[Items drawn from a data source]
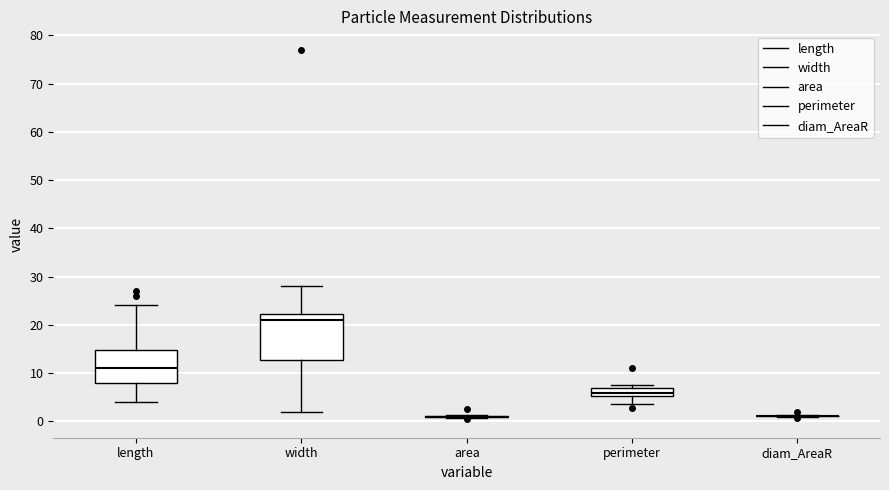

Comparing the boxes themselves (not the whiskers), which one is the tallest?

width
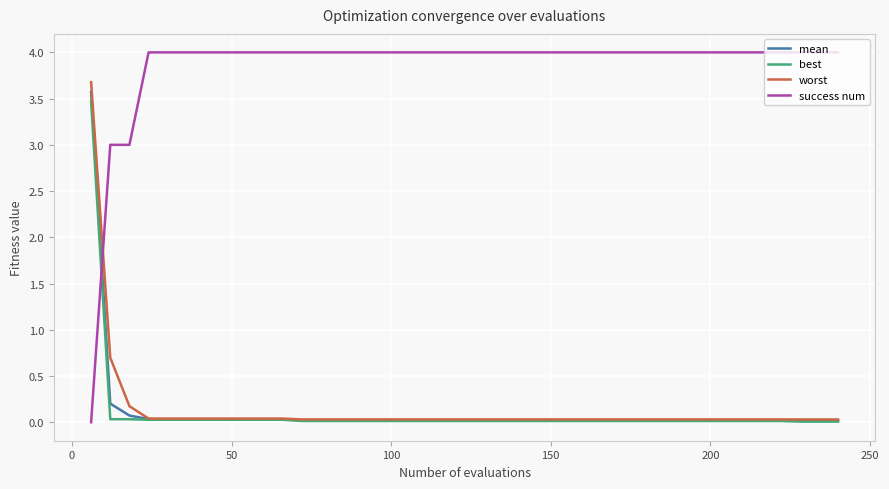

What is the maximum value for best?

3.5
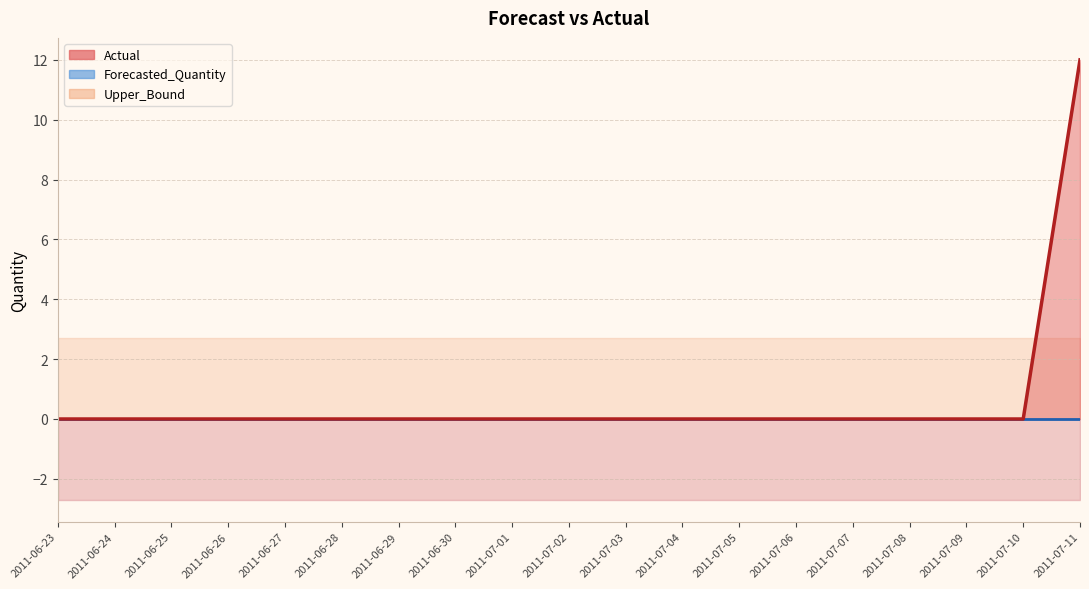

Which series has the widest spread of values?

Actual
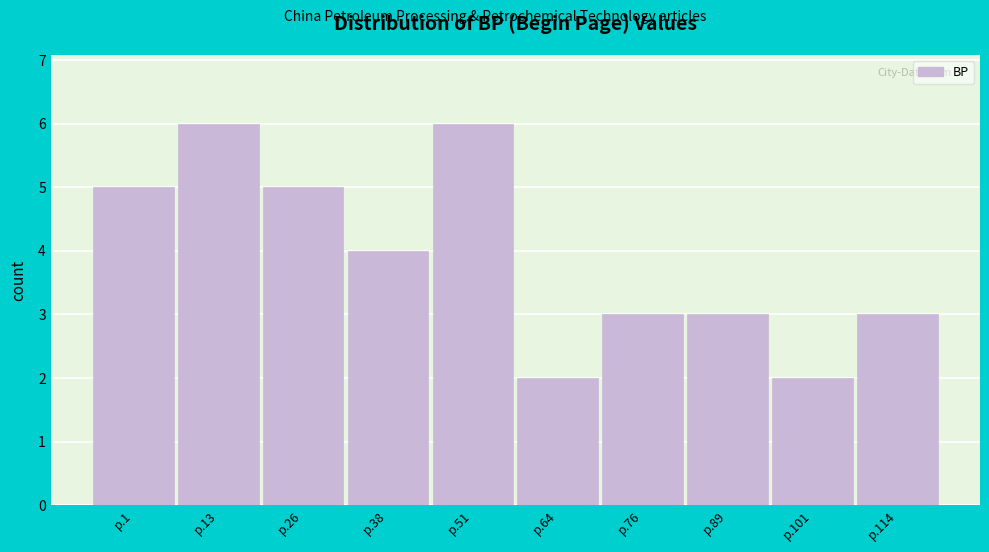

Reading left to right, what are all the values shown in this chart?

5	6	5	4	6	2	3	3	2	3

What needs to be done: Convert the items above into a Markdown table with the columns No. and Line, giving each line its own numbered row. Leave out blank lines and the pictures.

Answer for this exercise:
| No. | Line |
|---|---|
| 1 | Comparing the boxes themselves (not the whiskers), which one is the tallest? |
| 2 | width |
| 3 | What is the maximum value for best? |
| 4 | 3.5 |
| 5 | Which series has the widest spread of values? |
| 6 | Actual |
| 7 | Reading left to right, what are all the values shown in this chart? |
| 8 | 5	6	5	4	6	2	3	3	2	3 |